It was long believed that the nectarine was the result of grafting the branch of a plum tree onto a peach tree, or a cross between these two trees.
However, it seems that this fruit originally came from a variety of peach tree native to China, the Prunis persica nucipersica.
A description of a peach with smooth skin has been found in 16th century French texts under the name brugnon.
Darwin, the English naturalist, noted in his research that peach trees produce nectarines and he even found a tree that simultaneously produced both fruits.
He concluded from this that spontaneous mutations in the peach tree resulted in trees that produced smooth-skin peaches. According to another hypothesis, the nectarine is the original fruit, but it covered itself with a light down to protect itself in cooler climates, thus becoming the peach.

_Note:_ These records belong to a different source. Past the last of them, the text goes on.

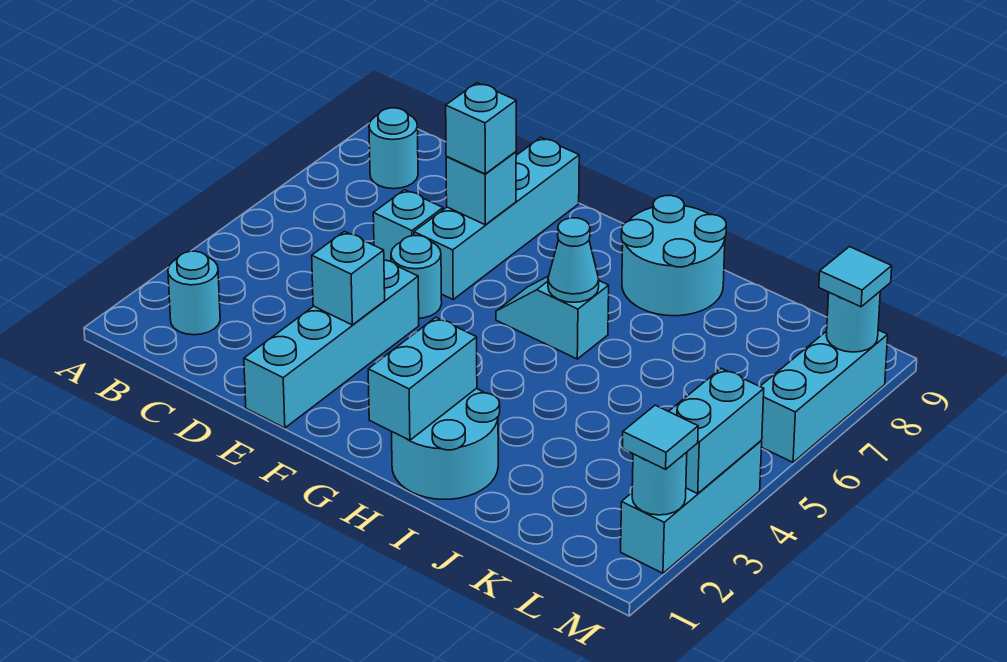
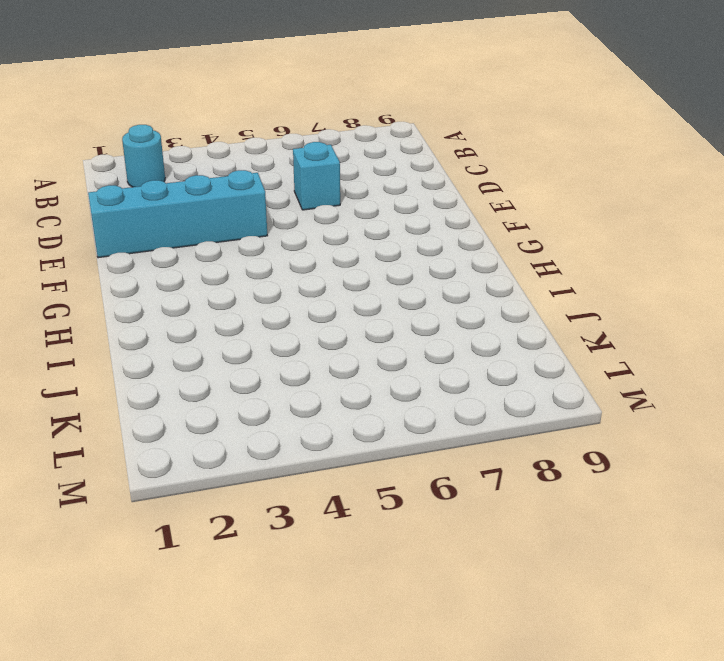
none -> cyan 1x1 round brick [369,108,418,189]
none -> cyan 1x1 round brick [391,236,442,318]
none -> cyan 1x4 brick [414,137,579,299]

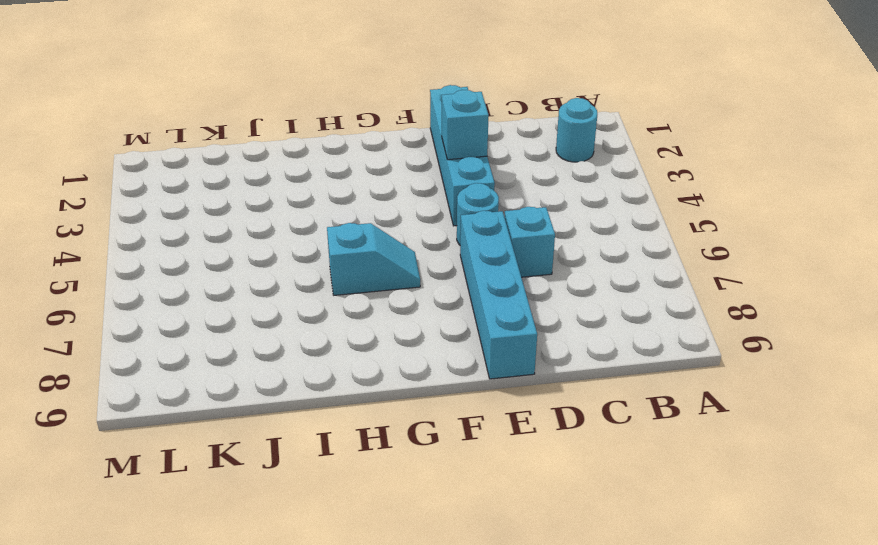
none -> cyan 1x1 round brick [369,108,418,189]
none -> cyan 2x2 round brick [392,388,500,499]
none -> cyan 2x2 round brick [621,195,726,316]

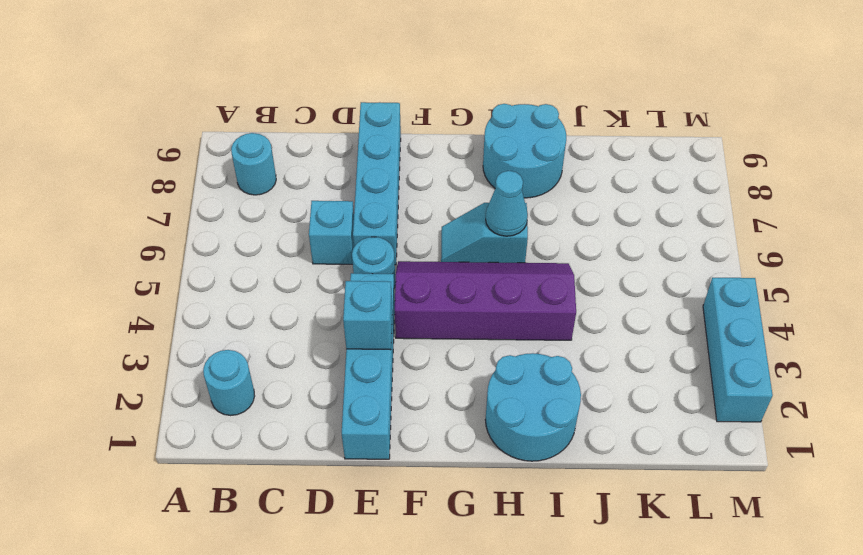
purple 2x4 slope [395,261,576,340] -> none
none -> cyan 1x3 brick [760,330,888,462]
none -> cyan 1x1 brick [446,152,516,225]
none -> cyan 1x2 brick [368,317,477,440]

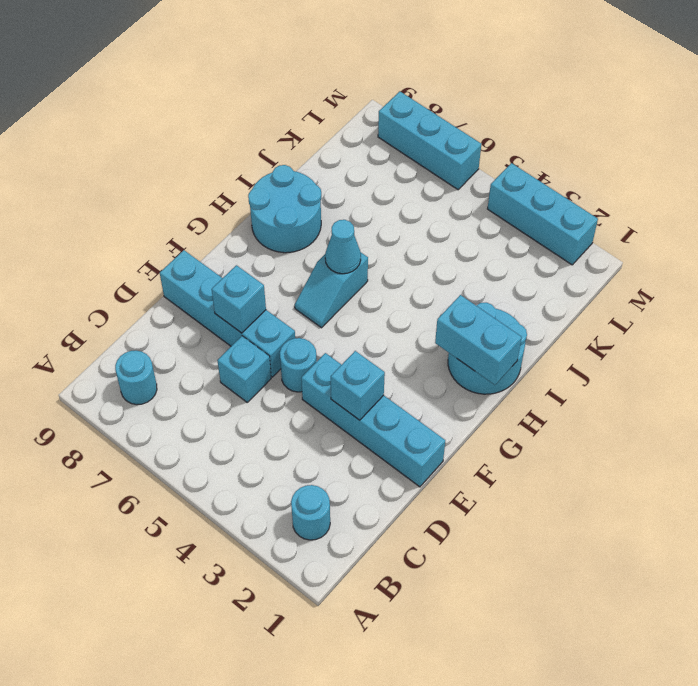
none -> cyan 1x1 round brick [632,452,687,515]
none -> cyan 1x2 brick [669,368,764,494]
none -> cyan 1x1 round brick [826,292,880,352]

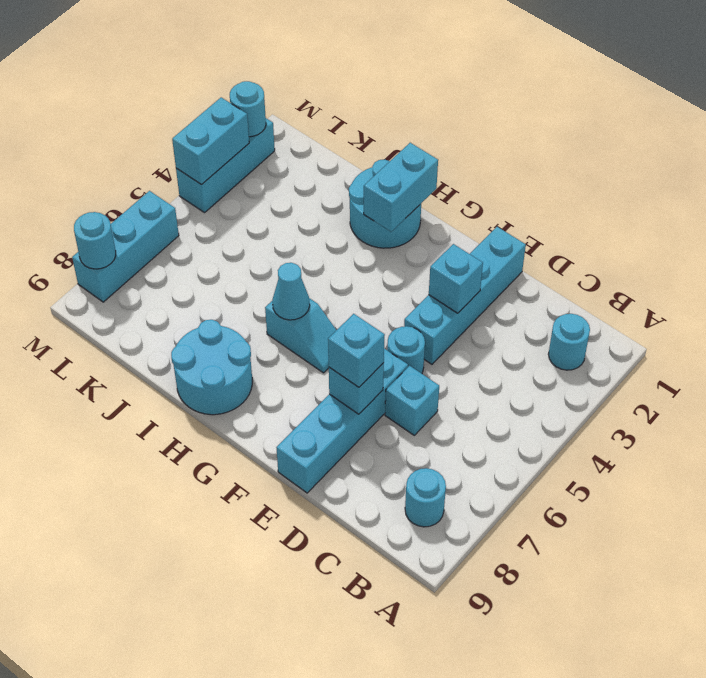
none -> cyan 1x1 tile [623,405,698,469]
none -> cyan 1x1 tile [819,247,892,307]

However, the origin of the French word for clingstone nectarine, brugnon, is perplexing. A description of this fruit has been traced back to 1600 (Olivier de Serres’ Théâtre de l'Agriculture) under the name brignon, and then, in 1680, the word brugnon is used. It is thought that this word came from pruna, which became brunum, or from the Celtic brin, which means "plum", and on, which means "good", transformed into brinonia, then brignon, and finally brignon in 1680. As for the word “nectarine”, its origin is clear, coming from “nectar”.
Until the mid-19th century, all smooth-skinned peaches were known as brugnon in France.
But no one knows why one type of nectarine (the brugnon) has flesh that adheres to the stone, while the other type is the complete opposite!
Different varieties of this fruit were grown in the 17th century. It was introduced to the United States in the 18th century and went on to be grown all over the country, especially in California.
The intensity of the color of a nectarine's skin is not a sign of its ripeness because it varies depending on the variety.
The fruit should be soft to the touch and have a pleasant smell. The skin should not have any marks.
They are almost always harvested before they are ripe to make them easier to transport.
Nectarines are mainly sold fresh when in season. They can also be bought frozen and canned in syrup.
Both clingstone and freestone nectarines are used in the same way. Neither are peeled (but should be washed).
They are eaten as they are. They are obviously used in fruit salads, but are also used to make ice cream, sorbet, and coulis, can be cooked to make compote, cooked in a clafoutis, en papillote, or in wine, and are included in pies and fruit skewers.
This fruit has not really inspired French chefs. In North America, fried nectarine is served as an accompaniment for poultry or pork.
Nectarines can be stored at room temperature until they are ripe. If they are very ripe and are not to be used immediately, they should be kept in the refrigerator or cold room.
Nectarines do not contain protein or fat, but some carbohydrates, fiber, and plenty of water.
They are particularly rich in antioxidants, especially carotenes. Nectarines with yellow flesh have more than those with white flesh.
They also contain minerals, B vitamins, and vitamin C.
Both clingstone and freestone nectarine come in yellow or white flesh varieties.
A nectarine with blood-red flesh, a cross between a nectarine and a vine peach, called Nectavigne®, is a fairly recent addition.
This fruit is available during summer.